- _Task statement_:
Output all entries precisely and leave out the pictures.

[Stored items]
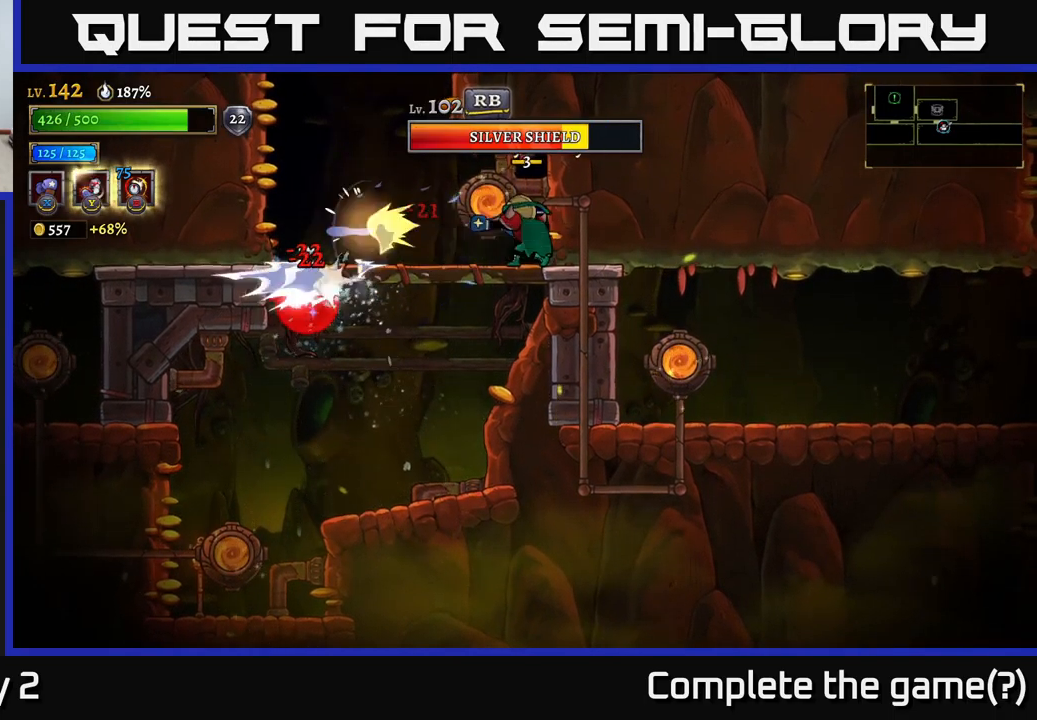
{"buttons": ["X"], "left_stick": "center", "right_stick": "center", "events": [[167, "left_stick", "down-left"], [217, "X", "down"], [350, "left_stick", "center"]]}
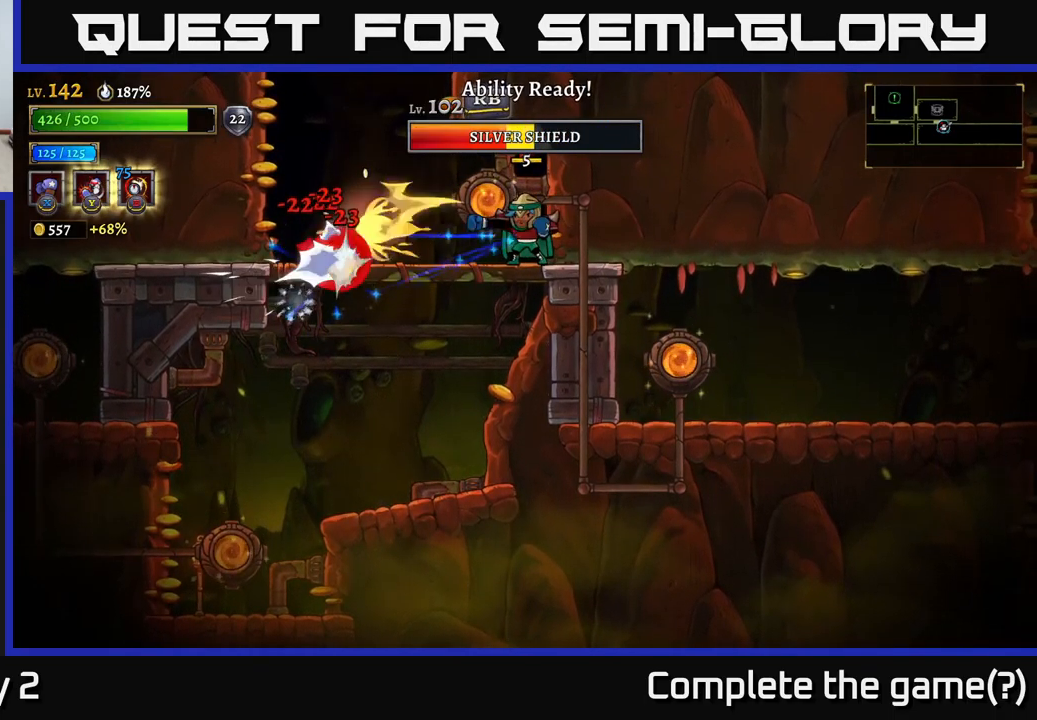
{"buttons": ["Y"], "left_stick": "left", "right_stick": "center", "events": [[217, "left_stick", "left"], [284, "X", "up"], [417, "Y", "down"]]}
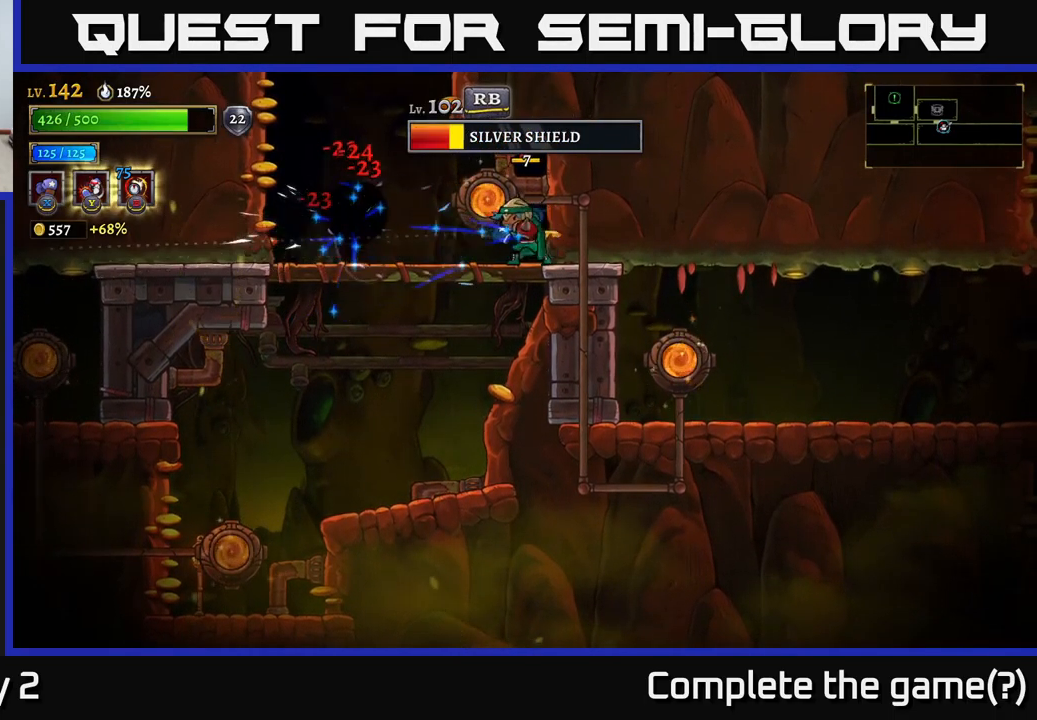
{"buttons": [], "left_stick": "center", "right_stick": "center", "events": [[17, "Y", "up"], [84, "left_stick", "center"]]}
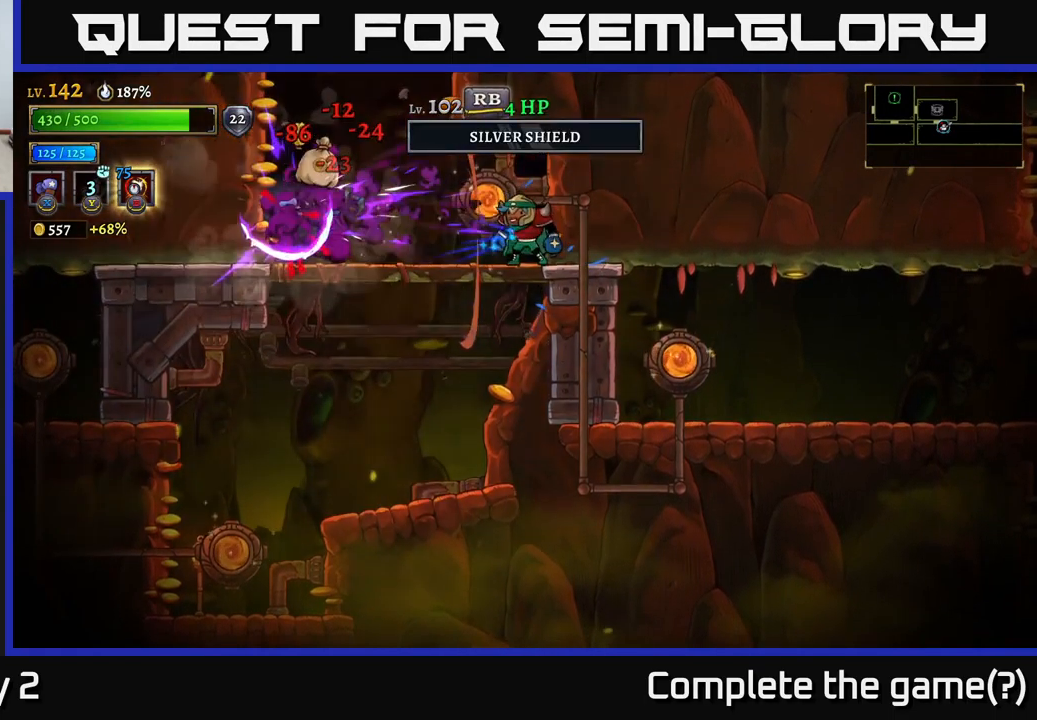
{"buttons": [], "left_stick": "center", "right_stick": "center", "events": [[100, "left_stick", "left"], [500, "left_stick", "center"]]}
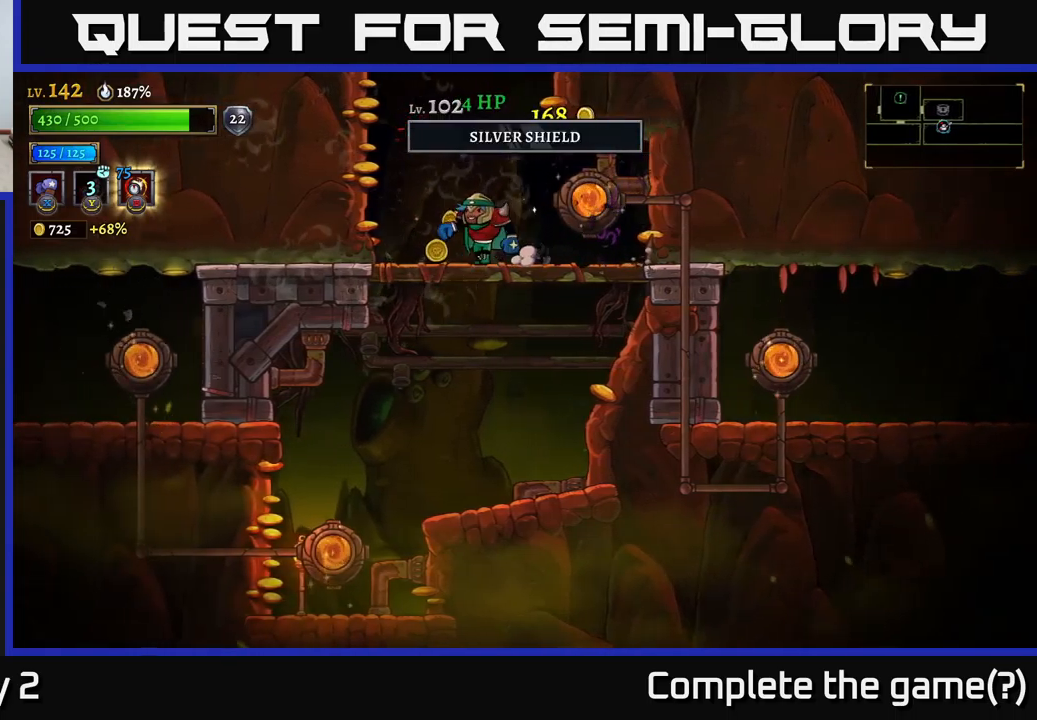
{"buttons": [], "left_stick": "left", "right_stick": "center", "events": [[116, "left_stick", "left"], [233, "A", "down"], [250, "left_stick", "down"], [350, "A", "up"], [416, "left_stick", "left"]]}
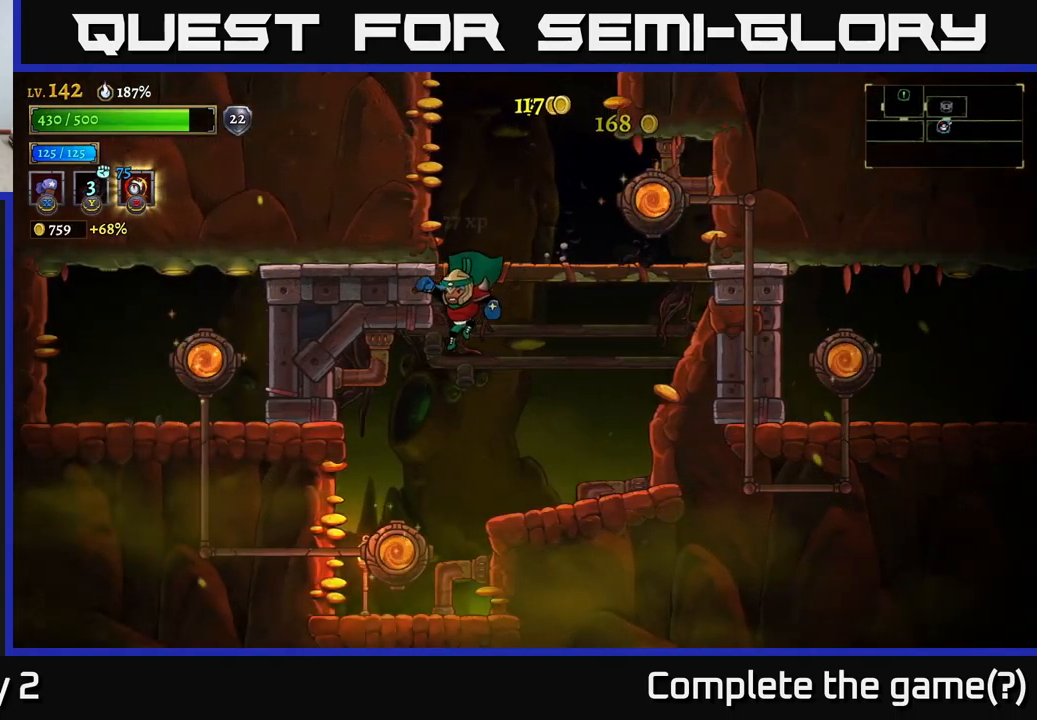
{"buttons": [], "left_stick": "center", "right_stick": "center", "events": [[266, "left_stick", "center"]]}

- _Output below_:
{"buttons": ["X"], "left_stick": "center", "right_stick": "center", "events": [[167, "left_stick", "down-left"], [217, "X", "down"], [350, "left_stick", "center"]]}
{"buttons": ["Y"], "left_stick": "left", "right_stick": "center", "events": [[217, "left_stick", "left"], [284, "X", "up"], [417, "Y", "down"]]}
{"buttons": [], "left_stick": "center", "right_stick": "center", "events": [[17, "Y", "up"], [84, "left_stick", "center"]]}
{"buttons": [], "left_stick": "center", "right_stick": "center", "events": [[100, "left_stick", "left"], [500, "left_stick", "center"]]}
{"buttons": [], "left_stick": "left", "right_stick": "center", "events": [[116, "left_stick", "left"], [233, "A", "down"], [250, "left_stick", "down"], [350, "A", "up"], [416, "left_stick", "left"]]}
{"buttons": [], "left_stick": "center", "right_stick": "center", "events": [[266, "left_stick", "center"]]}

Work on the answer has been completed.